The small security team faced an array of threats, from ransomware and cyberespionage to fileless attacks and damaging data breaches. However, the biggest concern was not the endless number of risks that dominated news headlines but the frustrating, repetitive tasks they needed to perform every day as they triaged incidents and attempted to work through an endless backlog of alerts.

Martin Venter, Systems Manager at NWU, explains, “We wanted a broad XDR strategy with strong threat prevention. Microsoft Defender couldn’t keep pace with the fast-moving threats. The new system needed to defend against every type of attack, provide 360-degree visibility into those attacks, and minimize the mean time to detect and respond to incidents.”

The requirements included the ability to:

• Understand and track user identity information.
• Simplify and streamline security operations, automating processes where possible.
• Move NWU towards a Zero Trust security architecture.
• Safeguard large, complex legacy Windows server estate, including around 250 servers.
• Minimize the mean time to detect and respond to vulnerabilities.
• Adopt security posture based on behavioral analytics, not scripts.

Martin and his team conducted a rigorous proof of concept (PoC), analyzing five different endpoint security technologies, including Palo Alto Networks Cortex XDR in a controlled sandbox environment. Cortex XDR outperformed the other endpoint security platforms in almost every respect.

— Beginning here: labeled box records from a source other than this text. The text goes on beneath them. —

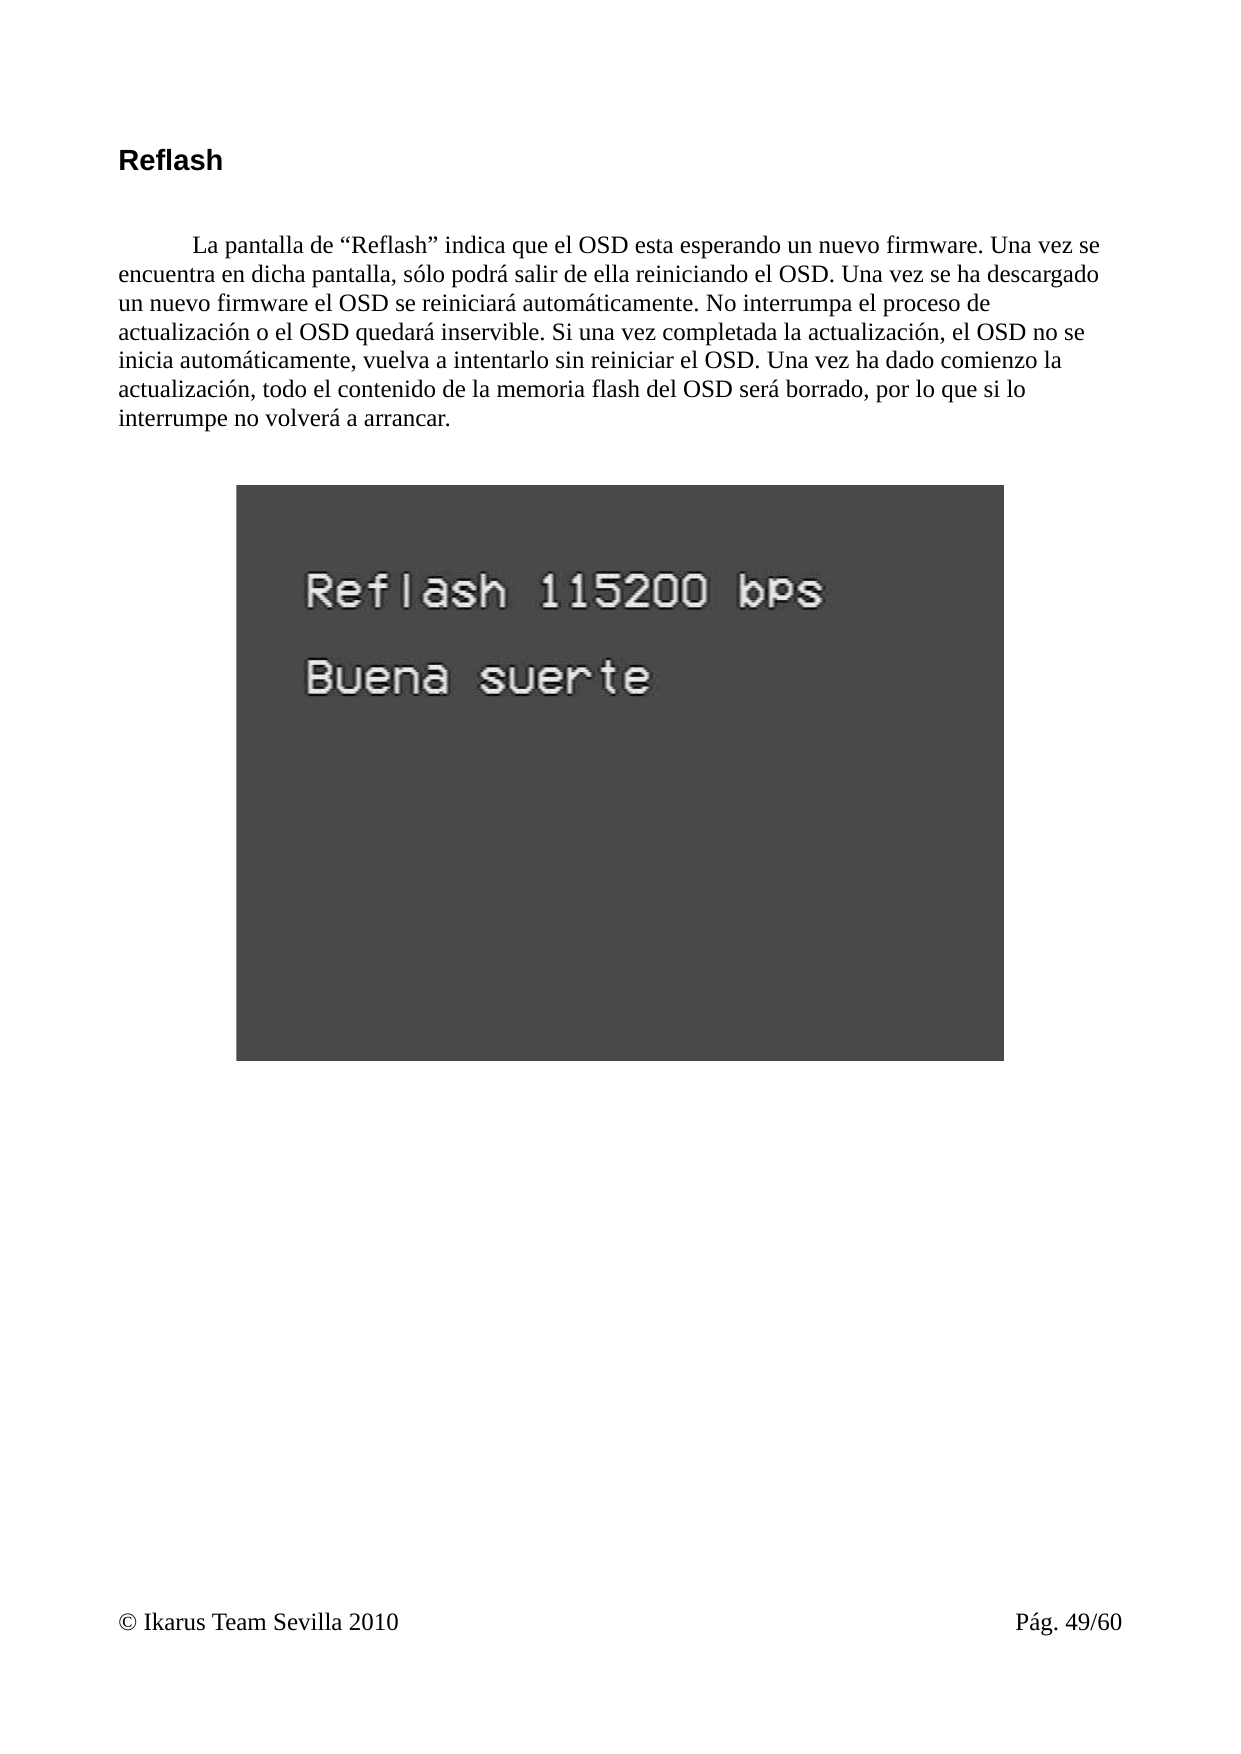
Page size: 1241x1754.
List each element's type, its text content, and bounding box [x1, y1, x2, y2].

text La pantalla de “Reflash” indica que el OSD esta esperando un nuevo firmware. Una vez se encuentra en dicha pantalla, sólo podrá salir de ella reiniciando el OSD. Una vez se ha descargado un nuevo firmware el OSD se reiniciará automáticamente. No interrumpa el proceso de actualización o el OSD quedará inservible. Si una vez completada la actualización, el OSD no se inicia automáticamente, vuelva a intentarlo sin reiniciar el OSD. Una vez ha dado comienzo la actualización, todo el contenido de la memoria flash del OSD será borrado, por lo que si lo interrumpe no volverá a arrancar. [118, 230, 1122, 432]
picture [236, 485, 1004, 1061]
subtitle Reflash [118, 143, 1122, 177]
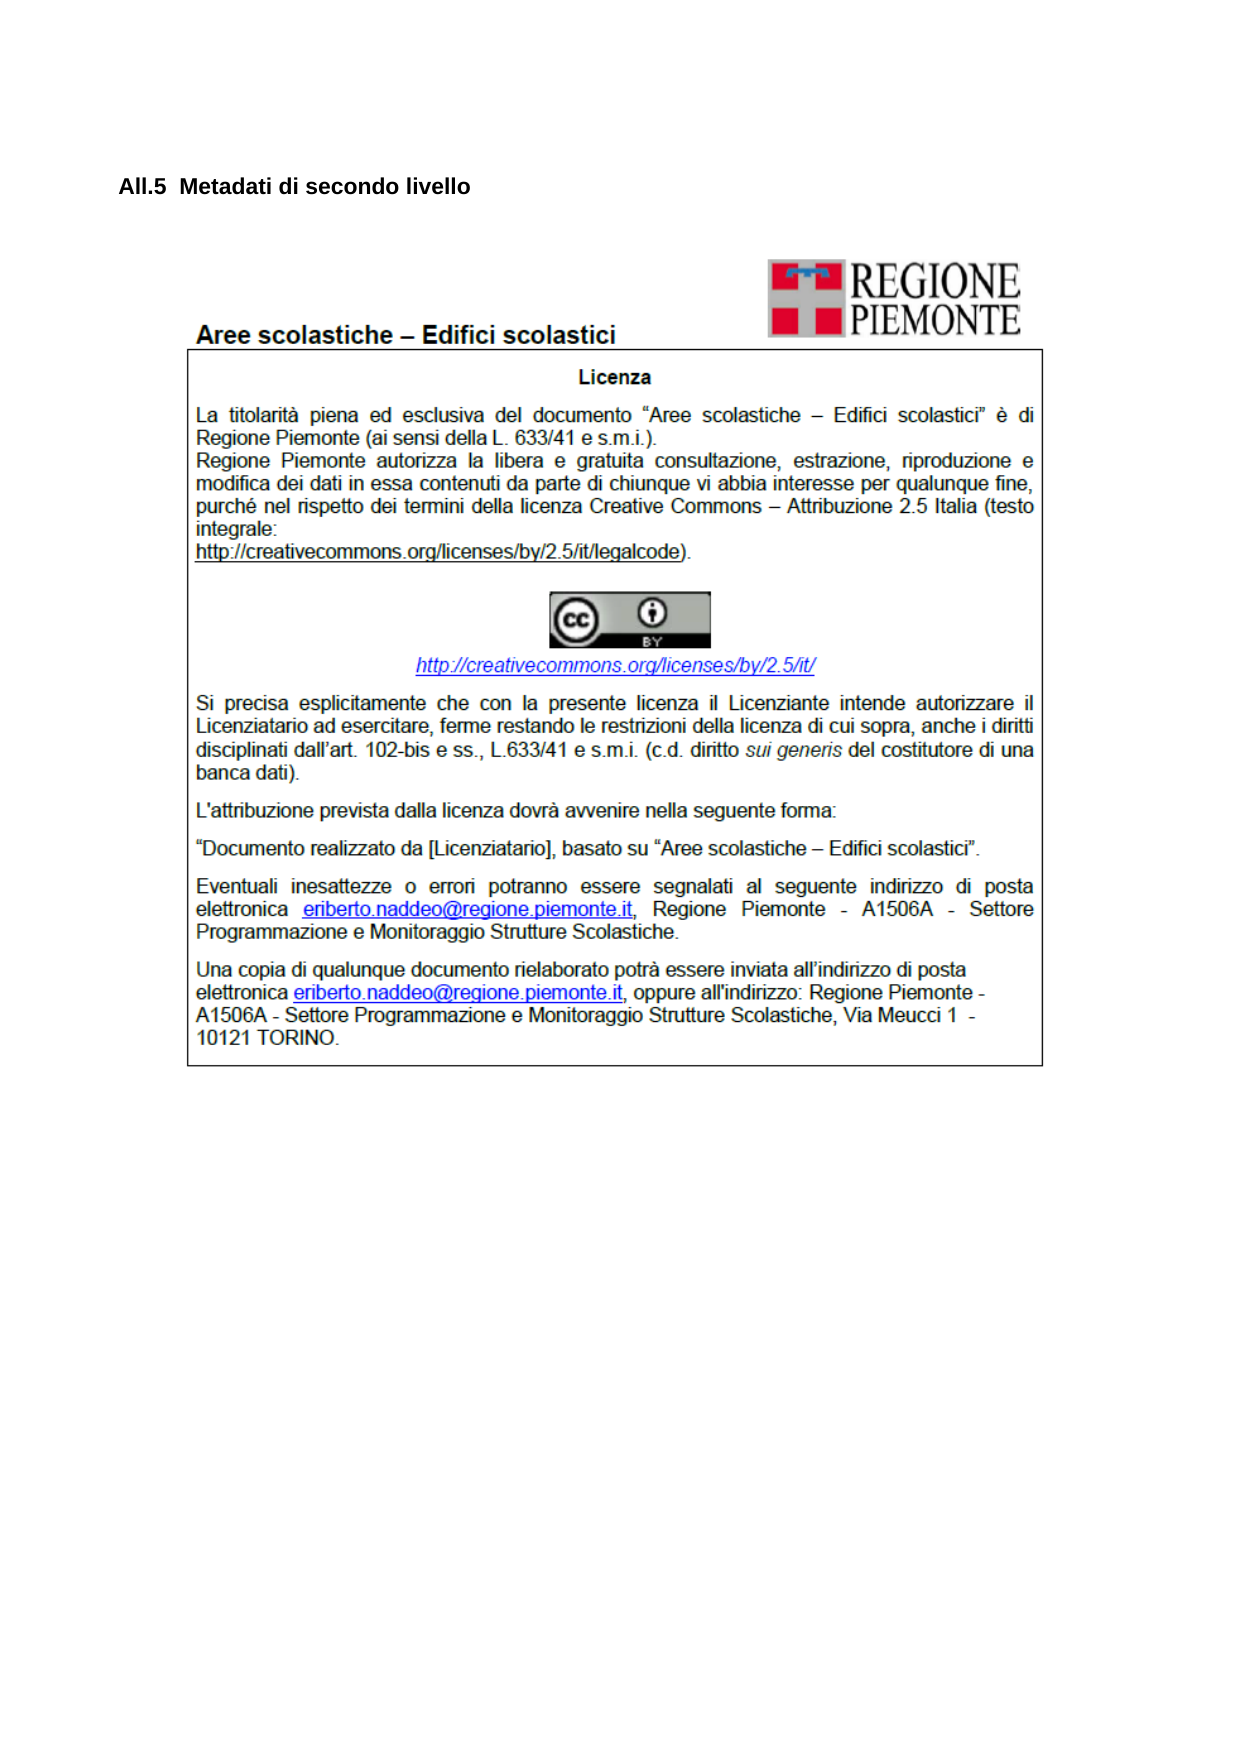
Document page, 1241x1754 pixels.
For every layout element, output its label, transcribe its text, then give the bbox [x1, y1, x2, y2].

Ease of use was another determining factor in the choice. Venter continues, “Everything is managed through the intuitive Cortex XDR management console, including endpoint policy management, detection, investigation, and response. Plus, we can customize the policies to suit every type of server we use. It’s more flexible than any other XDR product we looked at.”

NWU’s Cortex^® XDR™ platform blocks advanced malware, exploits, and fileless attacks using behavioural threat protection, artificial intelligence (AI), and cloud-based analysis. The team can investigate threats quickly using a complete picture of each attack, view the root cause of any alert, and swiftly stop attacks across NWU’s large-scale, complex environment.

“Before Cortex XDR, we were as blind as moles,” says Venter. “Now we have visibility into every transaction and every vulnerability on the servers. We can immediately identify false positives and mitigate breaches. Make no mistake; Cortex XDR has transformed our security operations.”

Seamless integration with the ML-Powered NGFW has created an effective and complete cybersecurity portfolio—and moved the university forward on its journey to becoming a Zero Trust enterprise. “We want to eliminate trust from our network architecture and validate each stage of every digital interaction,” says Venter. “The connected Palo Alto Networks network and endpoint security portfolio gives us an end-to-end toolkit for Zero Trust. Over time, this strategy will enable us to simplify risk management, whatever the user, user location, or access method,” he adds.

This forward-thinking security strategy was spearheaded by KHIPU Networks, one of South Africa’s leading cybersecurity specialists and a longstanding, trusted partner to the university.

The integrated Palo Alto Networks portfolio is easy to use, providing complete, unified visibility across the network, endpoint, and cloud data. Panorama™ network security management ensures centralized management, with powerful insights into network-wide traffic and simplifies configurations.

Looking ahead, NWU may implement KHIPU’s eXtended Managed Detection and Response (XMDR) service, which itself utilizes Cortex XDR. Staffed by KHIPU’s own certified and experienced cybersecurity professionals, XMDR offers everything from threat visibility, detection, and root cause analysis to behavioral analytics and threat hunting services. The XMDR service also provides a community-driven approach to security, with issues identified by other higher education providers rolled out to all university customers.